──────── Recorded information ────────
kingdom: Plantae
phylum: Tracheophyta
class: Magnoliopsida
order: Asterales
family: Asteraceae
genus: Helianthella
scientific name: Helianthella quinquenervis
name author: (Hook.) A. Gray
────────
Rewrite all the rows above, replacing "scientific name" with "taxon" and leaving everything else unchanged.

# Final result
kingdom: Plantae
phylum: Tracheophyta
class: Magnoliopsida
order: Asterales
family: Asteraceae
genus: Helianthella
taxon: Helianthella quinquenervis
name author: (Hook.) A. Gray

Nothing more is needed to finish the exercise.